Sun City isn’t the only reason that politics is a lot more intense than it used to be. Growth brings conflict. New schools create fights over boundary changes; as small as Georgetown is, nobody likes sending their kids across the interstate to school, in either direction. Different factions offer competing ideas about what Georgetown should be: a bedroom community for Austin? A competitor of nearby Round Rock, where Dell is based, for industry? A place that preserves its small-town feeling? Recent battles have been waged over a proposal for a large Walgreen’s (it was defeated), a bond issue for a new library (likewise), and a restrictive design code (it passed, but only after the mayor, who irritated townspeople with her outspoken advocacy of the code, had been ousted by a recall vote).

“Everybody here used to have a sense of joint ownership of the town,” Clark Thurmond, the publisher of the twice-weekly Williamson County Sun, told me, explaining the recall fight. “You could walk up to any city council member and say, ‘Fix my street,’ and it would get done. You’d know them and they’d know you. Your voice was heard. That tends to go away when a town gets big, but people here still expect it.” Clark is married to Linda Scarbrough, whose family has owned the Sun since 1948 and whom I have known since we were at the University of Texas in the sixties. When I asked her what she missed from the Georgetown she knew when she was growing up, she mentioned two things: the river and the university.

“We’ve lost the river,” she said. “It used to be easy to get to low-water crossings. We would throw rocks, collect fossils, wade, and fish. Traffic demands have just about shut off access. There are still parks and hiking trails, but the openness of the landscape is lost.”

The other thing she misses is the involvement of the university in the town. On the way to dinner at a new restaurant called Wildfire—one of the advantages of size is that residents who want to go out for a good meal no longer have to go to Round Rock—we detoured by a public-housing project called Stonehaven that dates from the sixties. As Linda related the story, the city was going to build a typical low-budget project until a Southwestern professor named Bob Lancaster got involved, backed by Linda’s father and the Sun. Almost forty years later, the attractive stone-and-wood units still look more like apartments than a housing project.
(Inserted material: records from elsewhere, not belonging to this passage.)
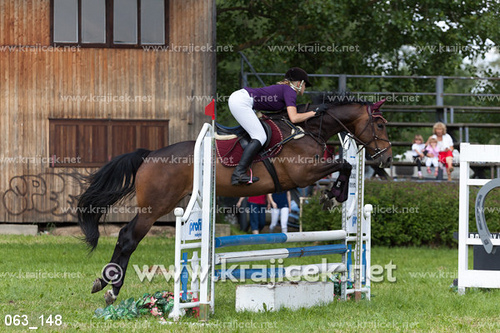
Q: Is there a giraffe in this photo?
A: No, there are no giraffes.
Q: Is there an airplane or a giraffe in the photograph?
A: No, there are no giraffes or airplanes.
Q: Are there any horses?
A: Yes, there is a horse.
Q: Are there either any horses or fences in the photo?
A: Yes, there is a horse.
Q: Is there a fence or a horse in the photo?
A: Yes, there is a horse.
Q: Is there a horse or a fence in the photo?
A: Yes, there is a horse.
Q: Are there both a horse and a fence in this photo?
A: Yes, there are both a horse and a fence.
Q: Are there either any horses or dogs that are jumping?
A: Yes, the horse is jumping.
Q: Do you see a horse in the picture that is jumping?
A: Yes, there is a horse that is jumping.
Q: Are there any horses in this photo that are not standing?
A: Yes, there is a horse that is jumping.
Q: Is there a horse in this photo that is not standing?
A: Yes, there is a horse that is jumping.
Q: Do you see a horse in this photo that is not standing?
A: Yes, there is a horse that is jumping .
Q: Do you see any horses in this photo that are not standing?
A: Yes, there is a horse that is jumping .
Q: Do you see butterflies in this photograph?
A: No, there are no butterflies.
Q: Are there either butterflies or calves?
A: No, there are no butterflies or calves.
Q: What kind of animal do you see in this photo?
A: The animal is a horse.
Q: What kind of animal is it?
A: The animal is a horse.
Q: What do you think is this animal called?
A: This is a horse.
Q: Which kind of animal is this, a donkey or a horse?
A: This is a horse.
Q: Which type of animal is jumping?
A: The animal is a horse.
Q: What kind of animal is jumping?
A: The animal is a horse.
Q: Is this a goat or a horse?
A: This is a horse.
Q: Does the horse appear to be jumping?
A: Yes, the horse is jumping.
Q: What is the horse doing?
A: The horse is jumping.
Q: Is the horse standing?
A: No, the horse is jumping.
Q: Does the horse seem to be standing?
A: No, the horse is jumping.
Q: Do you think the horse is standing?
A: No, the horse is jumping.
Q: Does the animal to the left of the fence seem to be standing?
A: No, the horse is jumping.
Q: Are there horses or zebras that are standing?
A: No, there is a horse but it is jumping.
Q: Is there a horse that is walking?
A: No, there is a horse but it is jumping.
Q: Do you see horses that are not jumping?
A: No, there is a horse but it is jumping.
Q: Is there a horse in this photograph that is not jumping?
A: No, there is a horse but it is jumping.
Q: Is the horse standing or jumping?
A: The horse is jumping.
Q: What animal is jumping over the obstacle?
A: The horse is jumping over the obstacle.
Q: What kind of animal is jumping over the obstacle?
A: The animal is a horse.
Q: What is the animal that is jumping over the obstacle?
A: The animal is a horse.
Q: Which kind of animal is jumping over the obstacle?
A: The animal is a horse.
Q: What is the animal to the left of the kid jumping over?
A: The horse is jumping over the obstacle.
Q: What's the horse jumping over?
A: The horse is jumping over the obstacle.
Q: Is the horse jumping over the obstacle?
A: Yes, the horse is jumping over the obstacle.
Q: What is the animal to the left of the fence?
A: The animal is a horse.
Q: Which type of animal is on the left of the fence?
A: The animal is a horse.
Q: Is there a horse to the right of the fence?
A: No, the horse is to the left of the fence.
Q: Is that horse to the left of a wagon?
A: No, the horse is to the left of the fence.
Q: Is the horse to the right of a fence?
A: No, the horse is to the left of a fence.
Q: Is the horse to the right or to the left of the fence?
A: The horse is to the left of the fence.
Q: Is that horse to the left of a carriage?
A: No, the horse is to the left of a child.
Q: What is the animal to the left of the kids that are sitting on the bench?
A: The animal is a horse.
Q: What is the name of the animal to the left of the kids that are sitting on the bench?
A: The animal is a horse.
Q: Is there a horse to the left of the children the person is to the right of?
A: Yes, there is a horse to the left of the kids.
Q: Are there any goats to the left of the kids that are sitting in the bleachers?
A: No, there is a horse to the left of the children.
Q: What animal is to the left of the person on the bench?
A: The animal is a horse.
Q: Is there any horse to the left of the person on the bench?
A: Yes, there is a horse to the left of the person.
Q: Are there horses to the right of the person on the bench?
A: No, the horse is to the left of the person.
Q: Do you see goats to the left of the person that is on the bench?
A: No, there is a horse to the left of the person.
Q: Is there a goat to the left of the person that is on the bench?
A: No, there is a horse to the left of the person.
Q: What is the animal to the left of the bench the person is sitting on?
A: The animal is a horse.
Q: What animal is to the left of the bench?
A: The animal is a horse.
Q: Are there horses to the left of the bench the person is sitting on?
A: Yes, there is a horse to the left of the bench.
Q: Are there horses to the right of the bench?
A: No, the horse is to the left of the bench.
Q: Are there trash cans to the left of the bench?
A: No, there is a horse to the left of the bench.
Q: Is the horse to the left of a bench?
A: Yes, the horse is to the left of a bench.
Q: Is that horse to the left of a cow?
A: No, the horse is to the left of a bench.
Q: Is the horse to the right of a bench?
A: No, the horse is to the left of a bench.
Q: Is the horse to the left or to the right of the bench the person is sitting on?
A: The horse is to the left of the bench.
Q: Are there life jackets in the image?
A: No, there are no life jackets.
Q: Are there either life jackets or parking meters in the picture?
A: No, there are no life jackets or parking meters.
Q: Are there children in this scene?
A: Yes, there is a child.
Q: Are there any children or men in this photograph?
A: Yes, there is a child.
Linda remembers when most professors lived in Georgetown and sometimes served on the school board and the city council. But as the university has gotten more ambitious academically, town and gown have gone their separate ways. One of the complaints at Southwestern is that Georgetown is dry, so there is nowhere for the students to go in the evenings except Austin. “Southwestern has pulled themselves out of this community,” a friend from Georgetown who works in Austin told me. He mentioned a now-departed president who “would have built walls and a moat around the school if he could.”

Walls and a moat: Georgetown would love to do the same. It would love to keep out the metropolis (but keep the proximity to high-paying jobs), keep out the traffic (but keep the interstate), keep out the seniors, at least on Election Day (but keep their tax dollars), keep out the competition for the businesses on the square (but keep the convenience of the mall). The paradox of growth is that something is lost, but something is gained, and as much as people feel the loss, most are unwilling to sacrifice the gain. This is why small towns in the path of the metropolis ultimately become big towns. To Georgetown’s great credit, that hasn’t happened yet.